Each time I tried something harder. One day when visiting in the country, I dressed as a beggar, and going to a neighbour’s, while the good housewife was in the pantry getting me something to eat, stole her spectacles, took my food and went my way. Returning shortly after, with the other girls, I delivered the spectacles to the incredulous victim of my hoax. Then, in high feather I tackled a newly married elderly pair at the next farm, concocting my story on the spot and enjoying keenly their gullibility: I was destitute, was journeying afoot to my daughter in a distant town, naming a town on the spur of the moment. They asked my daughter’s name. Chancing to give the name of a new girl who had come to school that week, I myself met with a surprise, for the man said, “Why, I know the Godfreys of Groton!” Quickly I begged him for news of my daughter, and asked about her husband whom I had never seen, catechizing him awhile, so he would let up on me, as their questions were proving quite a tax on my ingenuity. As I sat there after having lunched on pears and a glass of milk, which the deluded couple had given me, the other girls, impatient at my long stay, came down the road. The sympathetic farmer by that time was partly hitched up to take me as far on my way as the next village. As the girls came tentatively into the yard, my unsuspecting victims called out to them to come and have their fortunes told, dilating on the wonderful things I had told them. (I had done this to pay for my luncheon.) I don’t recall how the revelation came about, but I soon stood confessed, a sham beggar, while the man and his wife looked sheepishly at me, and at each other, at the mocking girls and the half-harnessed horses.
==*==
:: Given instruction A ::
Summarize the sham-beggar account in two sentences.
:: Given instruction B ::
Write the next part of the sham-beggar account, starting after its last sentence.
==*==
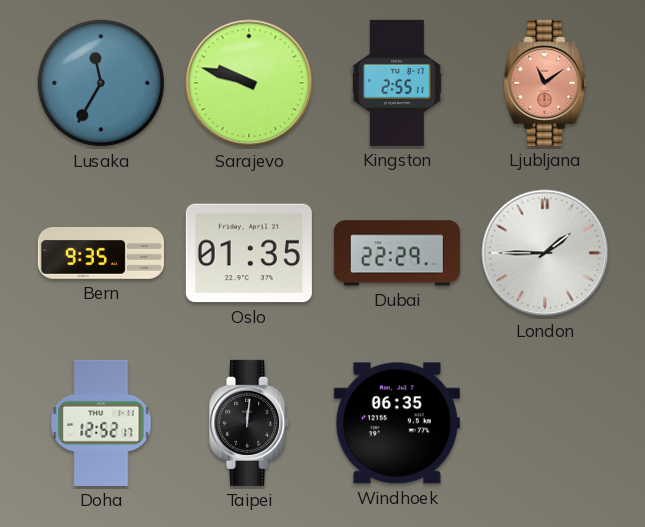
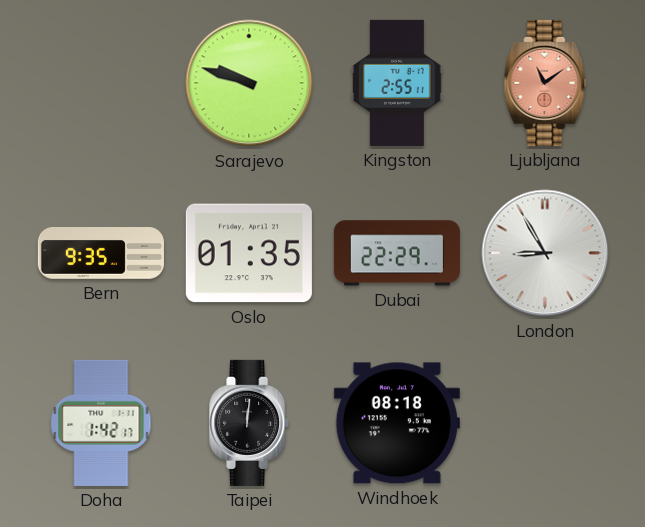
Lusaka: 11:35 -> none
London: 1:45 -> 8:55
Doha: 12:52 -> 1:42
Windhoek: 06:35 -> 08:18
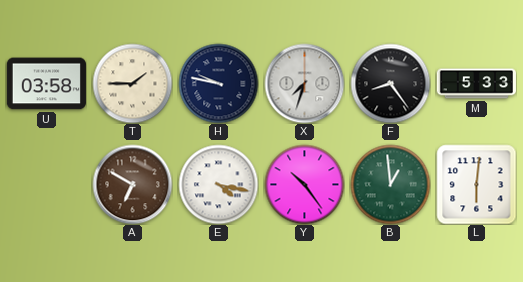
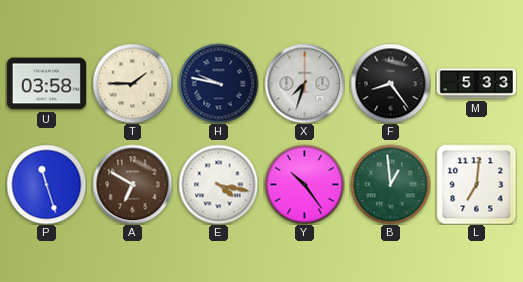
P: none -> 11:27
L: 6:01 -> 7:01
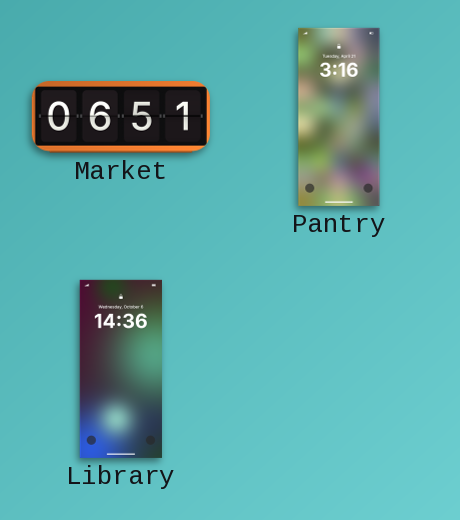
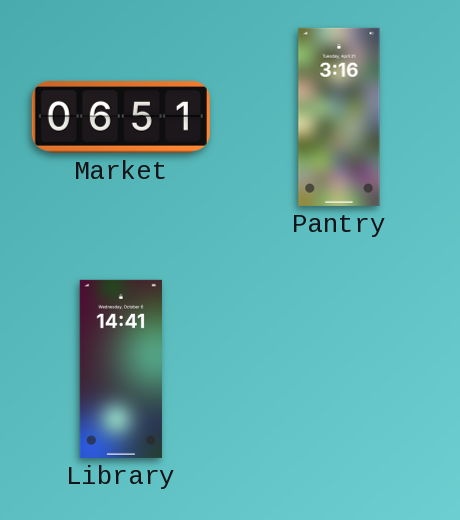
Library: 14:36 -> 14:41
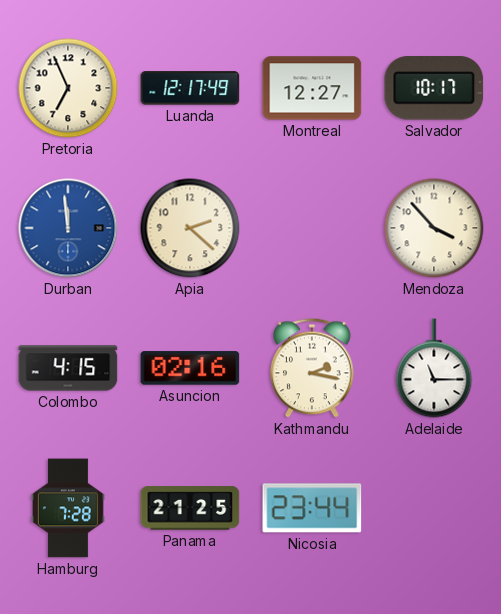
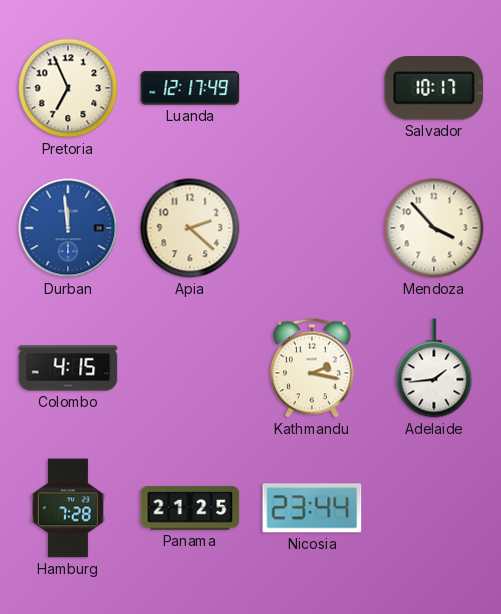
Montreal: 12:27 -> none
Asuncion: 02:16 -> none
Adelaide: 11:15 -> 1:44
==*==
:: Response A ::
While visiting in the country, the narrator dressed as a beggar, stole a neighbor's spectacles while being given food, and later returned them to the woman, who had not believed it. The narrator then fooled an elderly farm couple with an invented story about traveling on foot to a daughter in a distant town, told their fortunes as payment for lunch, and soon confessed to being a sham beggar when the other girls arrived.

:: Response B ::
Graver instances of duplicity I have to record concerning a planchette craze, rife in our neighbourhood when I was perhaps fifteen. Although we had had a planchette in the house for years, and I had heard how it was supposed to write, it had long lain neglected, none of us showing either curiosity or credulity concerning it. Our planchette was a heart-shaped piece of black walnut, large enough for the tips of the fingers of two hands to rest upon. Mounted upon two gutta-percha castors fastened to short brass legs, the third leg was formed by a lead-pencil stuck through a hole in the apex of the heart. When the right hands of two persons rest lightly on the planchette, the muscular tremor, I suppose, makes the machine move over the paper placed beneath. Some supernatural agency was supposed to make the thing reply to questions asked by someone present.

I can’t recall how we happened to start experimenting with it, but during one winter, night after night, neighbours and friends gathered at our house to watch the thing write. It was rather uncanny to see it travel, fast for some, slower for others, not at all for certain ones. After a time we detected crude attempts at words, but there were many trials before any satisfactory results were obtained.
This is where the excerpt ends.